Com o contato que estabeleceu com Renan Phillip desde a Keyd, se botou à disposição para ajudar em qualquer trabalho. Phillip também investe no Fluxo e recorreu à publicitária para ajudar no Complexo – nome sugerido por ela – para o servidor da organização no GTA RP. Atualmente, é o maior servidor com cerca de 500 usuários ativos diariamente.
– Acabei me apaixonando porque eu costumava cuidar da carreira de uma pessoa só e no complexo eu acabo cuidando de vários. Então eu poder cuidar de 200 streamers, uns mais diretamente outros indiretamente, eu acho incrível .
Caju x Giuliana
– Eu acredito muito que tenho a dupla personalidade. Tenho a personalidade dos bastidores, que seria a Giuliana… eu gosto de fazer acontecer, dar ideia, dar solução. E tem meu outro lado que é a Caju. Eu criei a Caju. A Giuliana é super tímida e a Caju eu não sei de onde vem. Eu falo demais, gosto da atenção.

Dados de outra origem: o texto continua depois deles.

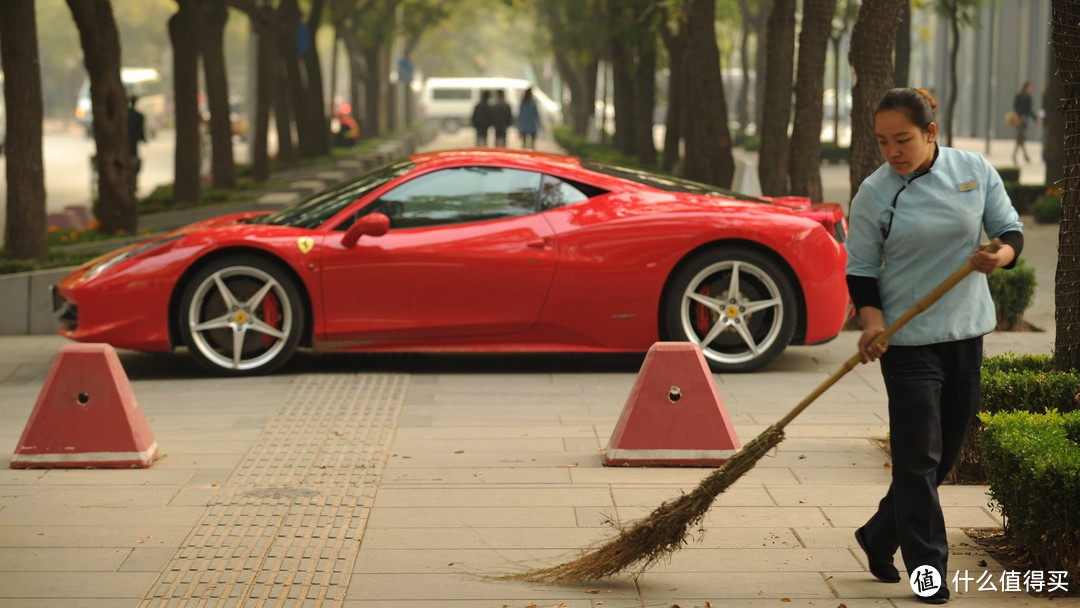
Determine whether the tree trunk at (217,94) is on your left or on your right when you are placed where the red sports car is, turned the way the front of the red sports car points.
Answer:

A Caju atualmente está com um novo projeto – ainda engavetado – esperando o momento certo para executá-lo.
Entre tantos ataques, teve um recado que mudou a vida da streamer.

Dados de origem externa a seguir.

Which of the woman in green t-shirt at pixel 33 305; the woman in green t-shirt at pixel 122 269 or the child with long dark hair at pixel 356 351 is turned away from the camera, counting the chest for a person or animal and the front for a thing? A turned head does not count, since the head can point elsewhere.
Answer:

– Um dia eu li uma garota falando: “Eu admiro a Caju. Ela ela me inspira, eu quero trabalhar nos games, porque eu vejo a Caju nos games e ela bate de frente com machismo.” E eu pensei: Se tem uma garota que vai se inspirar em mim, então eu vou mudar agora, eu vou fazer ela se orgulhar de mim. E agora ela vai se inspirar na pessoa certa, porque a pessoa que eu tava sendo não era a pessoa certa. A pessoa que eu estava seguindo era para me proteger do público. Mas eu entendi, foi um clique para mim. Eu tenho uma missão muito maior agora.